> [Bloco de texto]
☆ ☆ ☆

A recandidatura de João Lourenço à presidência do MPLA chegou esta segunda-feira, 11 de maio, à subcomissão de candidaturas do 9.º Congresso Ordinário do partido, para avaliação e posterior aprovação.
O congresso está agendado para os dias 9 e 10 de dezembro de 2026, no Complexo "MPLA: Compromisso com o Povo e Confiança no Futuro", em Luanda, e deverá definir a liderança partidária e as estratégias políticas da formação para o próximo ciclo eleitoral.
O Bureau Político do Comité Central do MPLA foi informado da intenção de João Lourenço apresentar candidatura direta à presidência do partido, tendo o órgão manifestado apoio incondicional à iniciativa. O comunicado final foi lido pelo secretário para Informação e Propaganda, Esteves Hilário. João Lourenço constituiu como mandatário o deputado e membro da Comissão Nacional Eleitoral João de Almeida Martins, conhecido como "Jú Martins"
Os processos de candidatura seguem agora para a fase de avaliação e validação por parte da subcomissão, condição indispensável para que os candidatos possam ser oficialmente admitidos à disputa e submetidos à votação dos delegados no congresso eletivo.

☆ ☆ ☆

> [Material de origem]

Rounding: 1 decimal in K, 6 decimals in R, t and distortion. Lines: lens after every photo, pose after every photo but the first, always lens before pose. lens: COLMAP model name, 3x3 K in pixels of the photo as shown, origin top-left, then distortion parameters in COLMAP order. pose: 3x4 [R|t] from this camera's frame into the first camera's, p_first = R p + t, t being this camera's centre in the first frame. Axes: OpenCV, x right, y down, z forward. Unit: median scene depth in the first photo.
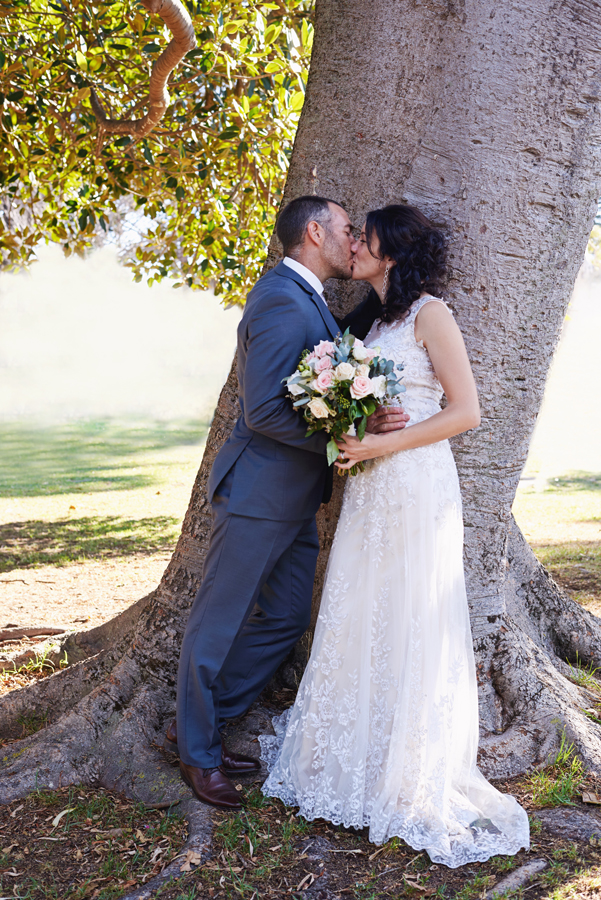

☆ ☆ ☆

> [Perguntas a responder]
1 - Reescreva a parte da notícia sobre a recandidatura de João Lourenço que começa com as palavras contendo "A recandidatura de" e termina com "e posterior aprovação.", trocando "subcomissão de candidaturas" por "comissão de candidaturas".
2 - Responda a estas perguntas sobre a notícia da recandidatura de João Lourenço:
(a) Em que dia a recandidatura chegou à subcomissão?
(b) Onde se realizará o congresso?
(c) Quem leu o comunicado final?
Use apenas o texto para responder.

> [Respostas por tarefa]
1 -
A recandidatura de João Lourenço à presidência do MPLA chegou esta segunda-feira, 11 de maio, à comissão de candidaturas do 9.º Congresso Ordinário do partido, para avaliação e posterior aprovação.

2 -
(a) Na segunda-feira, 11 de maio.
(b) No Complexo "MPLA: Compromisso com o Povo e Confiança no Futuro", em Luanda.
(c) Esteves Hilário, secretário para Informação e Propaganda.